Partenaire financier, Action Logement est aussi un partenaire territorial. C’est l’un des principaux outils de mise en relation des besoins des salariés avec l’offre locale. Dans les zones touristiques, par exemple, les zones côtières et de montagne, il a permis de constituer une offre à destination des travailleurs saisonniers. En petite couronne parisienne, la lutte contre le déséquilibre entre emplois et logements, notamment autour de la Défense, ne peut se penser sans un partenariat étroit avec ses collecteurs. Enfin, Action Logement contribue à la sécurisation des parcours résidentiels de nos concitoyens, en particulier lorsque ceux-ci souhaitent devenir propriétaires.
Malgré cela, votre prédécesseur, Mme Christine Boutin, a jugé bon d’aller piocher dans une caisse qui n’était pas la sienne pour compenser sa propre incapacité à financer le renouvellement urbain et l’amélioration de l’habitat ! Ainsi, sur trois ans, ce sont respectivement 770 millions d’euros et 480 millions d’euros qui seront détournés de leur vocation initiale pour alimenter les budgets de l’Agence nationale pour la rénovation urbaine, l’ANRU, et de l’Agence nationale de l’habitat, l’ANAH.
La réforme de la loi MOLLE rompt donc les principes mêmes de la gestion à long terme des ressources d’Action Logement.
À Roubaix, le 31 mars dernier, vous avez-vous-même constaté, monsieur le secrétaire d’État, que la situation ne pouvait pas durer.
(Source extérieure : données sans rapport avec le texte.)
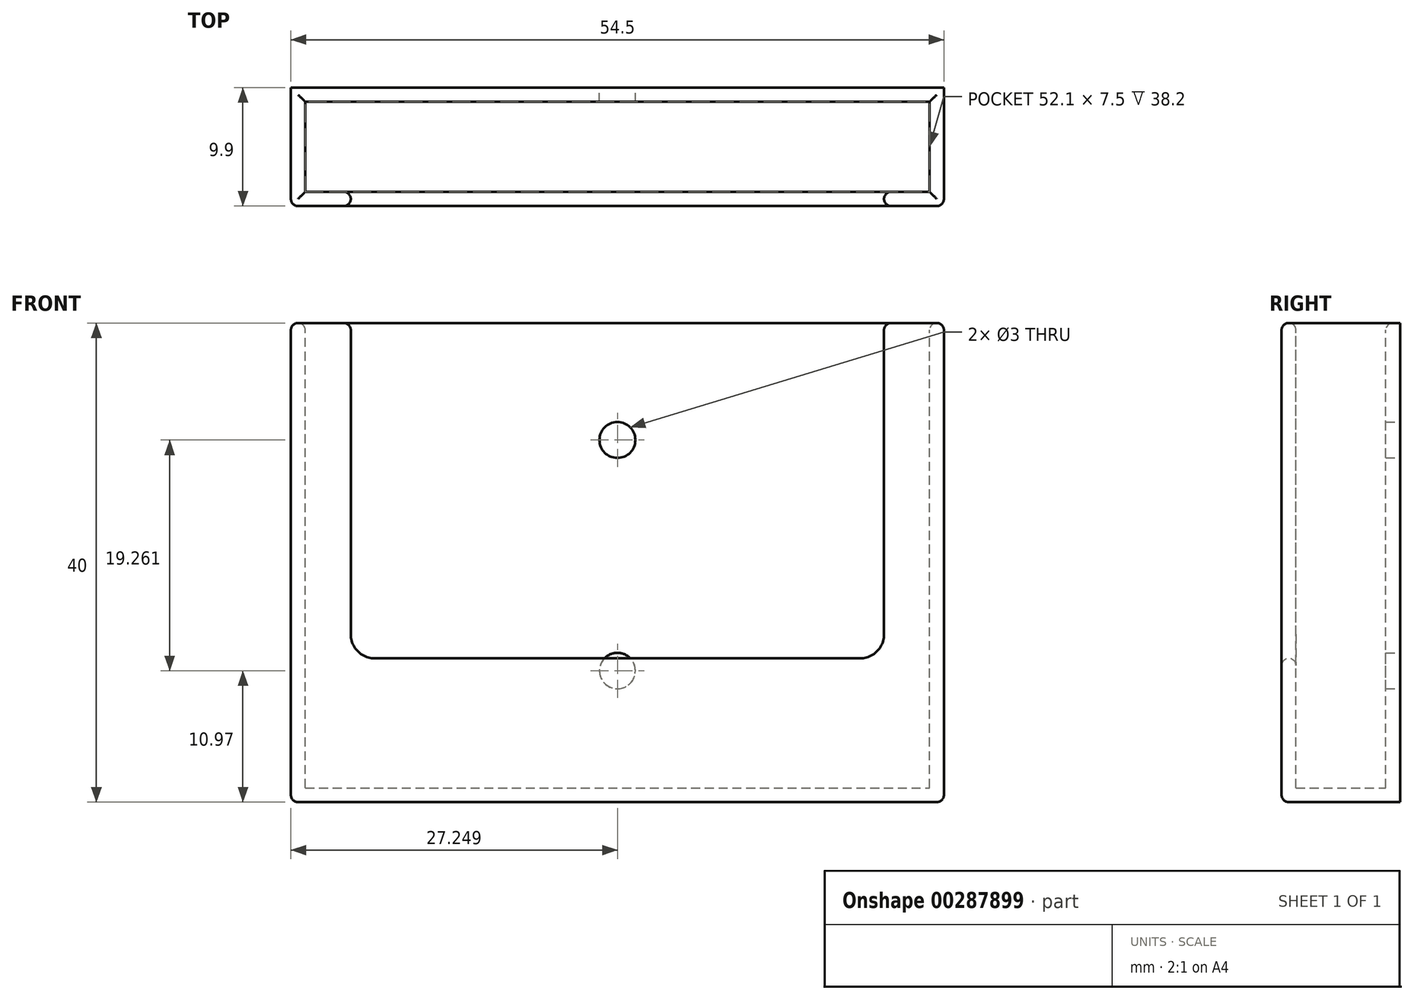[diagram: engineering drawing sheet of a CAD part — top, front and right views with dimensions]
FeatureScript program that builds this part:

Et vous avez dit aux partenaires sociaux que vous ne les laisseriez pas mourir. C’est le moins que l’on puisse attendre ! Mais cela ne suffit pas !
M. le président. Quelle est votre question, cher collègue ?
M. Thierry Repentin. Concrètement, mettrez-vous fin au hold-up ? Procurerez-vous à l’ANRU et à l’ANAH un financement pérenne et public de leurs actions ? Vous présenterez-vous devant le Parlement pour discuter ces questions, comme l’article 8 de la loi de Mme Boutin vous oblige à le faire ?
M. le président. La parole est à M. le secrétaire d'État.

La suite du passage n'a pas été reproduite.